Does this mean that we old-time Windows user may be facing the demise of Microsoft and that we will have to toss all our software out the windows—so to speak—and start all over?

No, not likely. Microsoft will fix it but they are going to go through a basic change in philosophy. Back then it was okay to keep leaping forward in development and assume that the users of your products would help with research and development and put up with products that were sold before they were finished or fully developed. That isn't working so well anymore.

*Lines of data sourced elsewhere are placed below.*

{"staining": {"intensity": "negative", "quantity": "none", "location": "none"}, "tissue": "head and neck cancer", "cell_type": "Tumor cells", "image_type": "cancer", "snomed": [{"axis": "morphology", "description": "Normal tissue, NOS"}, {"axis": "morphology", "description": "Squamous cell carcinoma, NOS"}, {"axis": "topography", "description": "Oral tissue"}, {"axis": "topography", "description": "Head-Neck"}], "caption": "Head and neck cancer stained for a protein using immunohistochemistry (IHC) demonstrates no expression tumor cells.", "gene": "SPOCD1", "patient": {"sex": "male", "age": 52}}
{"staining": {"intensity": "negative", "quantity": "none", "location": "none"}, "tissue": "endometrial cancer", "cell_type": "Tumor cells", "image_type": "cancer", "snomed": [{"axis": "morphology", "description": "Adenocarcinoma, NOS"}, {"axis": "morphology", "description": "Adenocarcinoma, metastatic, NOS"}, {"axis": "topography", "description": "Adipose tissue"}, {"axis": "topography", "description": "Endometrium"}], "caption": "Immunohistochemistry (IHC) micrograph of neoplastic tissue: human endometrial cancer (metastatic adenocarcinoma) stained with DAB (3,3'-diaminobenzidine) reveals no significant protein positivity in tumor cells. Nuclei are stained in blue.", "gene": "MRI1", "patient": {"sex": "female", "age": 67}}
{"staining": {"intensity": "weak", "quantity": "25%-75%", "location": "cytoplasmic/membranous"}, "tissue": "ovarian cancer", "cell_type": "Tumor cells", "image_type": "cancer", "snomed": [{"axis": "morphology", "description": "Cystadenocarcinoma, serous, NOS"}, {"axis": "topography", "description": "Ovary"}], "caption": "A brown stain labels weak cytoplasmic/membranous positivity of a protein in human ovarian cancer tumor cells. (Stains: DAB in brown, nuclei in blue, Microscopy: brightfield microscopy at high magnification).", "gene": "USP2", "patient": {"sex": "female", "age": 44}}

In the 90’s, I attended many free product demos where Microsoft servers running the large auditorium presentations would crash right in the middle and the audience would pretty much say, "yup, uhuh" and start murmuring amongst themselves about probable causes. Finally, as we approached the new century, a young, clean-cut executive type stood up at one of the last demos I attended and started shouting at the staff on stage, "I'm sick of your endless equipment failures. Do you really think that we have time for this!?" And the person stomped out of the auditorium. The hush that followed was a turning point, I thought.

I noted this in this morning's reading—that there is a flush of new apps that make connecting your various hand held devices to your PC, personal computer, easier. This was a continuing effort some time back to make the Linux operating kernel talk to personal computer equipment. It worked pretty well, works even better now and yes, in time we'll have easy connection between all of our smart phones, pads, tablets, cameras, blue tooth..teeth, androids, various wireless thingies, glasses, wearable communications, Dick Tracy wrist watch and finally that direct mind link download and upload. So you see, you are going to have so many various computing devices loaded into your future including your (maybe) Windows system. Oh my.

All of a sudden one theme song from "Hair" is worming in my ears. "It is the dawning of the age of ... duh dee dah..." Have I got that right? Or am I having problems connecting with my head-held device?